Good business web writers write for the market, not for themselves.
That’s the point I tried to get across to a former colleague, who has a long history of reporting for various publications. He took exception to my most recent blog entry about ‘plain talk’, in which I stated, it’s important for web writers to put the flowery terms and egos away, and genuinely cater to websites’ audiences.
“Why dummy down my copywriting and limit my prose for others?” was the point he repeatedly made. To churn out his best work, he insisted, he must write for himself.
I respect his points, but speaking specifically about web writing for business, I don’t agree with his approach.
When you’re writing web copy for business, you are assembling the right words and messages to:
- Attract and qualify targeted consumers
- Engage visitors by catering to their emotional needs
- Give visitors relevant information to help them to logically justify their decisions
- Influence your visitors to make a desired action (i.e. make purchase)
- Reassure visitors they made the right decision
Writing for the target audience — and the desired action — is in the best interest of the client’s business.
Some copywriters actually write for the client, but that can be counter-productive. We’ve had several clients ask us to put their value statements on the homepage. But we’re quick to explain online visitors don’t want to read, “We’re dedicated to providing (insert generic speech here).” Potential clients want to know what you can do for them and what kind of experience they can anticipate.
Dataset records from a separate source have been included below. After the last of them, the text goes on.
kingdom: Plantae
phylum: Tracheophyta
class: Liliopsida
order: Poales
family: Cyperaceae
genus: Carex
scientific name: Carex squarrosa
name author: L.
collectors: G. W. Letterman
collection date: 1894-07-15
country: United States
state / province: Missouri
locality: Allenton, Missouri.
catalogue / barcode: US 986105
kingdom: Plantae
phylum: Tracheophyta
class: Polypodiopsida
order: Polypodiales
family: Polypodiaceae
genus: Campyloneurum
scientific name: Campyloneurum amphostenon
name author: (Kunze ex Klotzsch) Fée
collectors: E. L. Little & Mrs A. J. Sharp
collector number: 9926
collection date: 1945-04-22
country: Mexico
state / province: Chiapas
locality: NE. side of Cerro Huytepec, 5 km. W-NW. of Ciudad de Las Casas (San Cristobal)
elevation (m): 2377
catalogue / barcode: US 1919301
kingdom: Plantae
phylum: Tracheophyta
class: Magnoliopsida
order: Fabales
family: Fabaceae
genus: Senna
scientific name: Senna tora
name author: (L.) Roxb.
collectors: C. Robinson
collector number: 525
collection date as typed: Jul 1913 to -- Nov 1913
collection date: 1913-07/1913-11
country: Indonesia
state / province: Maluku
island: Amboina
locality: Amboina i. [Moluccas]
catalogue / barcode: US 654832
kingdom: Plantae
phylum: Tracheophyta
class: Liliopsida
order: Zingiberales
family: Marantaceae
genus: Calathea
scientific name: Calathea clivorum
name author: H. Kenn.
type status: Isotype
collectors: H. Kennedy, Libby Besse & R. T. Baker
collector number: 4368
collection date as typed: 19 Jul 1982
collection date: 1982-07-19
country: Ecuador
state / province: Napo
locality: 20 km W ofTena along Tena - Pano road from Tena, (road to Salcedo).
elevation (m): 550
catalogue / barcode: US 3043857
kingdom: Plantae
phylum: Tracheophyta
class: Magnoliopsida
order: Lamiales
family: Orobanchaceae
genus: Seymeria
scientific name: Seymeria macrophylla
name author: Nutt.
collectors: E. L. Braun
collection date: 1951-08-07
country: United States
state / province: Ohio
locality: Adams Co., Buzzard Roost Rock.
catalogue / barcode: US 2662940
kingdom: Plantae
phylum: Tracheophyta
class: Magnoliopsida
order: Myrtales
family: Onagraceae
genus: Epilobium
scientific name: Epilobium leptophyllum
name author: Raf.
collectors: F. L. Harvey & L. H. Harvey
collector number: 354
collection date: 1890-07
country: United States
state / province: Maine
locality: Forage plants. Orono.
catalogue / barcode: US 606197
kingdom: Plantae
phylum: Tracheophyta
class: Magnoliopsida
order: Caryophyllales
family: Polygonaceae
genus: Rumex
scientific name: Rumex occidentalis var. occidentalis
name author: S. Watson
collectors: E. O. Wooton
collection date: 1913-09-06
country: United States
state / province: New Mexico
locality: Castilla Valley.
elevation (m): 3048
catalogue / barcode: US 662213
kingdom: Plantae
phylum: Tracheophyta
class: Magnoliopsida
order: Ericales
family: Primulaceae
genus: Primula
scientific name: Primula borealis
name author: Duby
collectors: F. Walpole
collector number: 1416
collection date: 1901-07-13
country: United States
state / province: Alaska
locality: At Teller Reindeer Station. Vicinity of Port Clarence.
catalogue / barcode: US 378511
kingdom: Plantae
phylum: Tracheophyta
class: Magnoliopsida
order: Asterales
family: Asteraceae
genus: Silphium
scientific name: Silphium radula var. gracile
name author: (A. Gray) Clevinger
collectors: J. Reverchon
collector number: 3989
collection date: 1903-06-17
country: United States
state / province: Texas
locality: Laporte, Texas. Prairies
It’s much like the many cases I know of where web designers created worthless website intros because misinformed clients requested them. Instead, web designers should educate clients on why this tactic is ineffective, and a waste of time and money.
If you’re writing poetry or want to be the next Bob Dylan, certainly, write for yourself. Writing for yourself is, after all, romantic and more satisfying for most writers. However, in the business realm, it isn’t in the client’s best interest.
Write for the market, not for yourself.